(WATE) — A report on the death of an 11-month-old in Colorado is making headlines.
A case report in the Clinical Practice and Cases in Emergency Medicine journal mentions the child’s death and says marijuana was involved.
There have been many headlines claiming it as “the first marijuana overdose death.” However, doctors say that is not what the report means, according to The Washington Post.
“We are absolutely not saying that marijuana killed that child,” said St. Luke’s University Health Network’s Thomas Nappe to the paper.
He says people should not interpret the word “associated” to mean cause and effect.
“You just can’t make those statements because then what happens is lay people say, ‘Oh my God, did you hear a kid died from marijuana poisoning?’ and it can be sensationalized,” said Noah Kaufman, a Northern Colorado emergency room physician, to the paper.
Nappe co-authored the report and says doctors observed the “unusual sequence of events” and alerted the medical community in order to study the relationship between marijuana and the child’s death.
Doctors say the child died of myocarditis, inflammation of the heart muscle.
The child’s parents admitted to drug possession and lived in a motel, according to the report.
Nappe believes parents need to be mindful of keeping cannabis away from children.

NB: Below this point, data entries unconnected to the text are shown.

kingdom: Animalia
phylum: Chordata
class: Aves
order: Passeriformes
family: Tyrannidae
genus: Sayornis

“In states where cannabis is legalized, it is important that physicians not only counsel parents on preventing exposure to cannabis, but to also consider cannabis toxicity in unexplained pediatric myocarditis and cardiac deaths as a basis for urine drug screening in this setting,” says the report.
According to the Drug Enforcement Administration, there have been no reported overdose deaths from marijuana.